2012年3月24日。FB投稿分です。
結論から申しますと、妻は最後の試験に合格します。なんと、首席で。
自分の妻を、誇りに思った物語です。
妻は高校を卒業後、すぐに今の職場に就職しました。もう20年以上、同じ仕事についています。
いつもはスチャラカ奥さんの妻ですが、職場にはいると一転します。
その仕事では、クレームを言ってくるお客様にはメッポウ弱い職場です。男性社員でさえ、明らかに理不尽なクレームでも受けざるをえないような職場。
でも妻は、理不尽客に対してはキッパリと「できません」と言い放つ、職場内で唯一の人間です。そのため、怒った客に襟首を掴まれ、振り回された経験もあります。それでも職場を守るために主張を曲げません。大したヤツです。
数年前、妻の職場であるポストが新設されました。いわゆる、バイヤーの補助的なポストです。
キャリアでも、職業的知識でも、保有してる資格でも、そして仕事に対する情熱でも、妻を置いて他に適任者はいないポストです。
妻は毎日、
「4日後に発表やねん」
「あと3日したら発表やねん」
と話題にしていました。

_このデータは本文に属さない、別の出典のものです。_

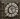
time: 5:12
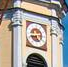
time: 4:42
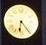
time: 6:23
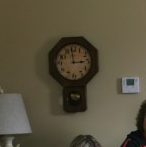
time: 2:59
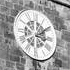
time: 3:09
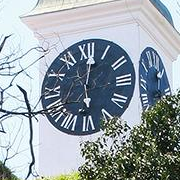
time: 6:01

僕が、
「お前は選ばれたいのか?」
と聞くと、
「絶対イヤや!あんな仕事させられたら、仕事ばっかり増えてしまうやん!」
と言っていました。
でも僕の目には明らかでした。
妻が、その仕事をやってみたいことは。
そして発表の日。帰宅した妻は僕の目を見ずにこう言いました。
「…A子が選ばれたわ」
「そうか。あの子は大学でてるからな」
「うん…あのな…」
「ん?」
「ホンマはな…やってみたかってん…」
「うん…。分かってたよ」
「…そっか。…ヒロシは何でもお見通しやな!」と言って、妻は力なく笑いました。
その夜は、とっておきのおもしろ話をたくさん言って、妻を笑わせました。
この半年間、妻は仕事上の資格のうち、かなり高度な資格の取得に挑んでいました。その資格があれば、講演などを行う人もいるくらいの資格です。
半年間で三度、一週間の東京講習を受けました。講師の実演を、スマホで動画撮影してる受講者を見て、機械オンチだけどiPhoneに変えました。

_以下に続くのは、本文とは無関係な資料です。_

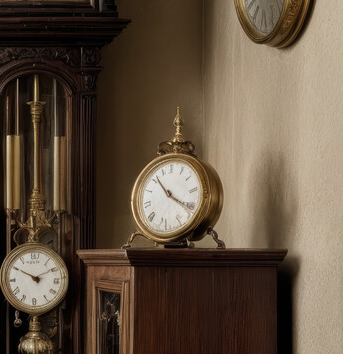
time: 10:20
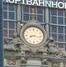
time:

大量に出される論文やレポート、実技なども必死でこなしていました。府立中央図書館に朝から晩まで入り浸り、参考文献を読みあさり、借りてきて家でも夜遅くまで勉強していました。
ワードやエクセルが苦手なので使い方をレクチャーしてあげたこともありますが、計測した数値は細かく、僕なんかにはチンプンカンプン。論文も、経験豊かな人間の視点と細かいデータでとても説得力のあるものでした。

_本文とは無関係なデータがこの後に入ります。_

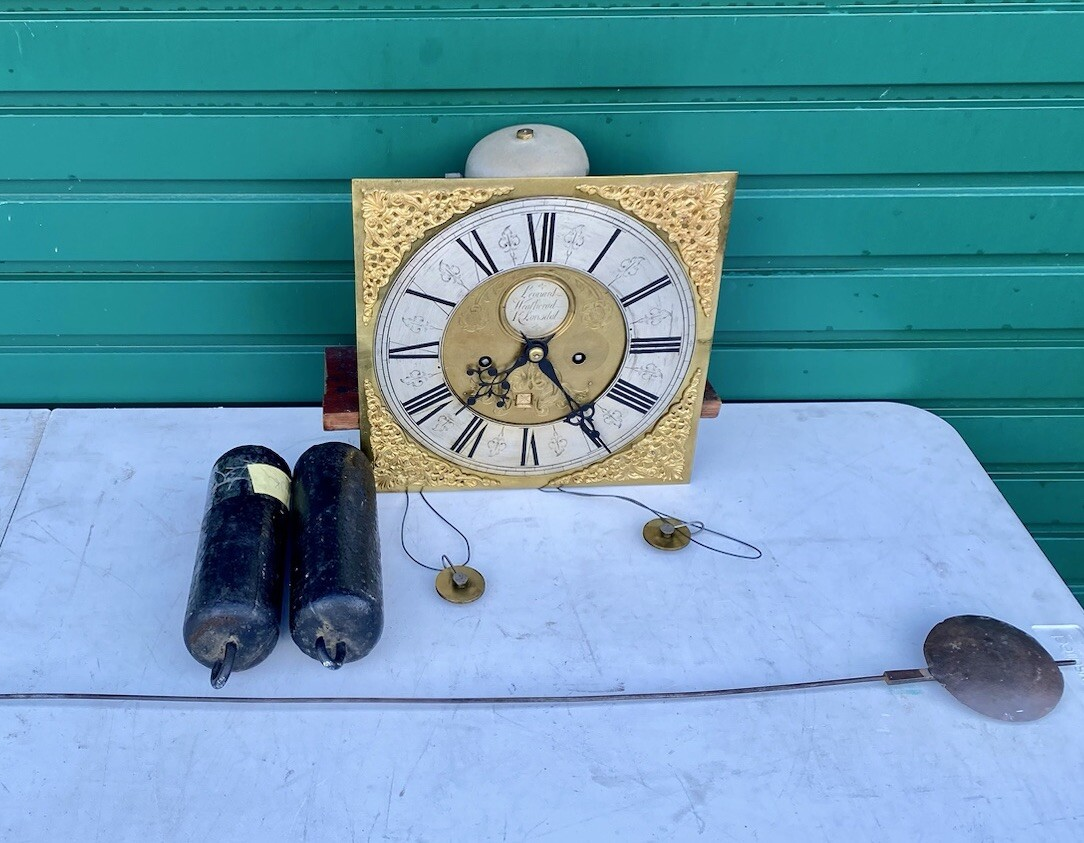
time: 7:24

昨夜の9時の新幹線で、最後の東京講習から帰ってきました。本当はクルマで迎えにいきたかったんですが、夜の8:30まで仕事だったので、地下鉄で新大阪まで行きました。
向こうのホテルで少し体調を崩したと言っていたので心配したのですが、妻はとても晴れやかな顔をしていました。
提出したレポート類は、80点のものもあれば満点を貰ったものもあったそうです。でも50点のもありました。
結果が分かるのはまだ少し先。「半分は落ちるねん。でも追試もあるねん」
重いトランクを持ってやると、妻は
「迎えにきてくれて、ありがとう」
と言いました。
僕は「いいよ」と言いました。
家に帰り着くまで、妻は何度も、迎えにきてくれてありがとう、と僕に言いました。
そのたび僕は、いいよ、と言いました。